From the US Department of Energy: “Most building codes require vents to aid in removing moisture from the crawl space. However, many building professionals now recognize that building an unventilated crawl space (or closing vents after the crawl space dries out following construction) is the best option in homes using proper moisture control and exterior drainage techniques.
If you have or will have an unventilated crawl space, the best approach is to seal and insulate the foundation walls rather than the floor between the crawl space and the house. This strategy has the advantage of keeping piping and ductwork within the conditioned volume of the house so these building components don’t require insulation for energy efficiency or protection against freezing. The downside of this strategy is that rodents, pests or water can damage the insulation, and the crawl space must be built airtight and the air barrier maintained.”

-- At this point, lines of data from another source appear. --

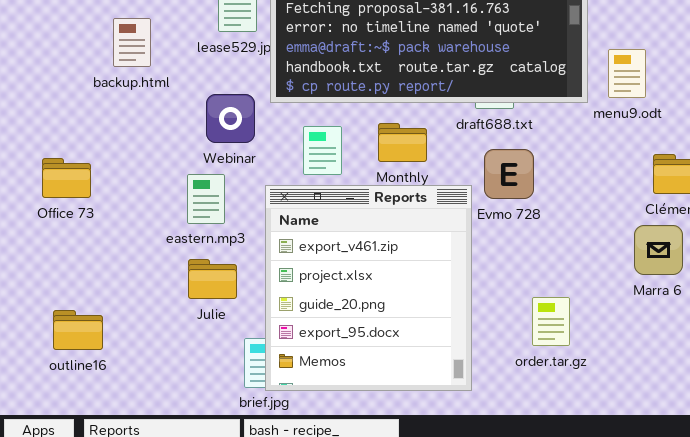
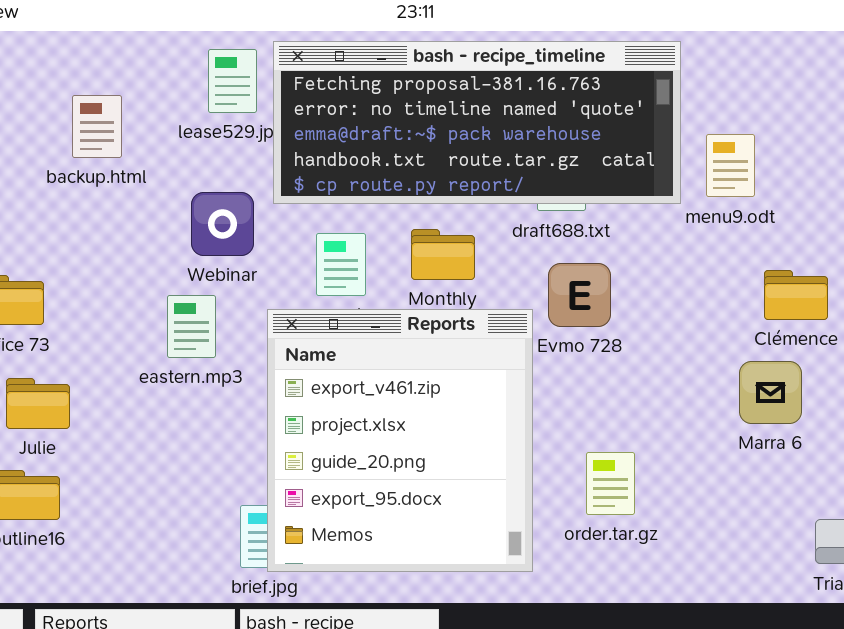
Julie: [188,259,237,299] -> [6,378,70,429], moved
order.tar.gz: [532,297,570,346] -> [586,452,635,515], moved

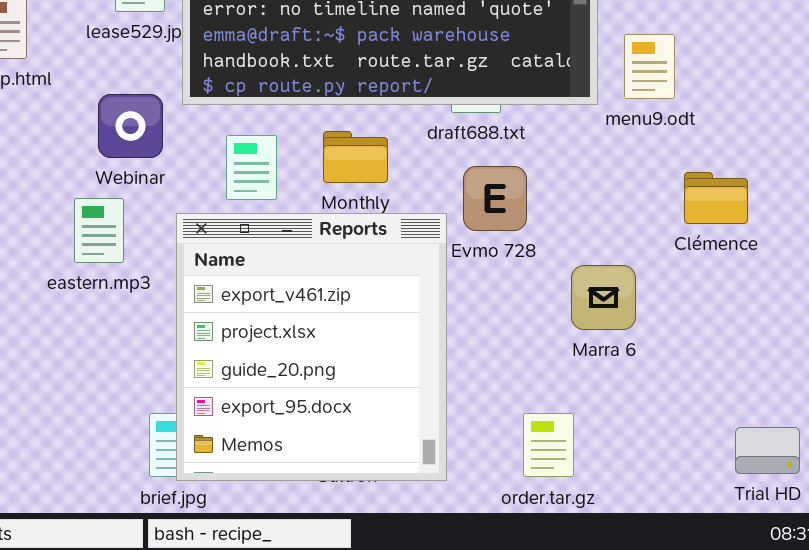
Marra 6: [739,361,802,424] -> [571,265,636,330], moved
order.tar.gz: [586,452,635,515] -> [523,413,574,477], moved

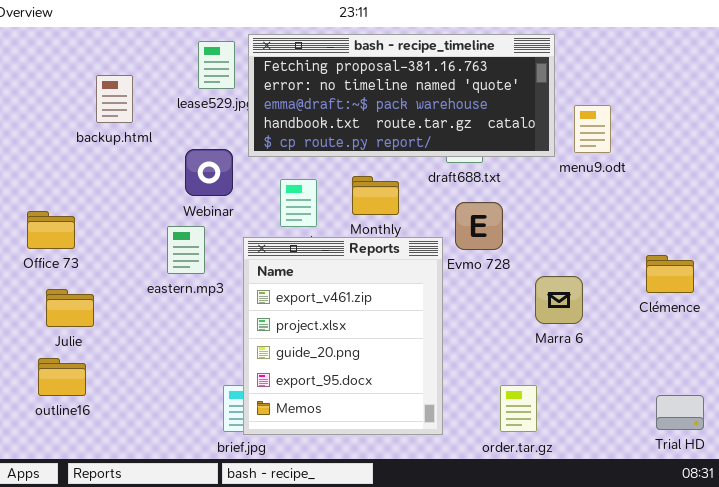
Clémence: [684,172,748,224] -> [646,255,694,293], moved

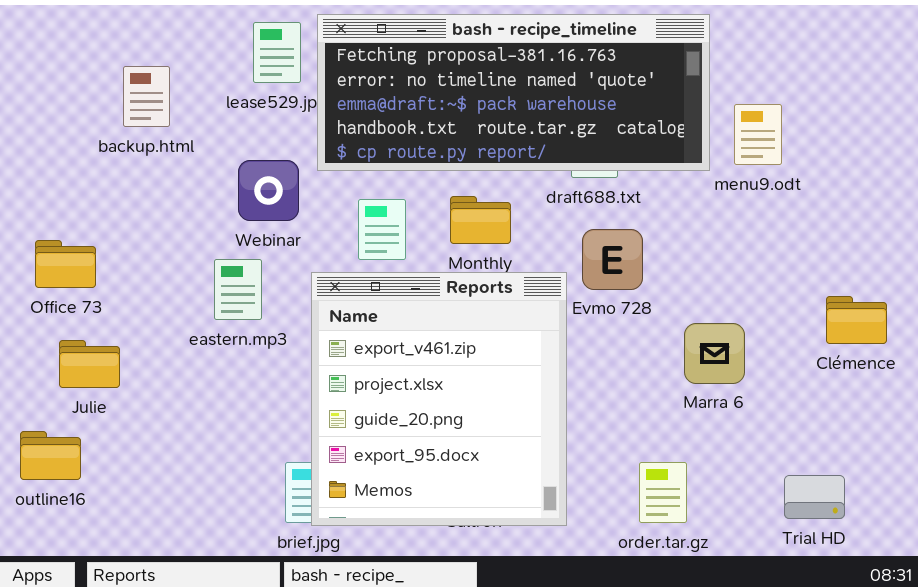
outline16: [38,358,86,396] -> [20,431,81,480], moved
Trial HD: [656,395,704,430] -> [784,475,845,519], moved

Seal crawlspaces with a vapor barrier along the floor and walls that is at least 6-mil or more. This will prevent moisture from entering the home, termites from gaining access to lumber and soil gases from leaching into the flooring system. Attach the vapor barrier mechanically at the edges and seal all seams with tape. Consider installing a thin 2-3 inch concrete slab over the vapor barrier for increased insulation.
Where crawlspaces are below grade, they must have perimeter footing drains to move moisture away from the home. All crawlspaces should provide adequate drainage for any floods or plumbing issues that may be experienced. Always ensure that the grade slopes away from the foundations.
Crawlspaces can be conditioned or vented. Vented crawlspaces allow air to move through, but care must be taken with the design to ensure that moisture and water is kept out.
Conditioned crawlspaces must be included as part of the homes heating and cooling systems so that they stay dry and maintain the same temperature as the house. This would mean heating and AC for extra cubic space and possibly larger equipment to handle it. Conditioned crawlspaces also need to be vented through pipes and require a blower fan to circulate air.
In homes where radon is a hazard, you can vent your crawlspace with perforated plastic piping in the gravel under the vapor barrier. Run the piping up through the roof to ensure that the radon is safely vented. You can also control radon by installing a passive radon system in the crawlspace floor.
If your crawlspace has been exposed to moisture during the construction process, it will need temporary dehumidification. Never utilize your crawlspaces as storage and regularly check that crawlspace perimeters are secure in order to prevent animals, moisture and insects from entering.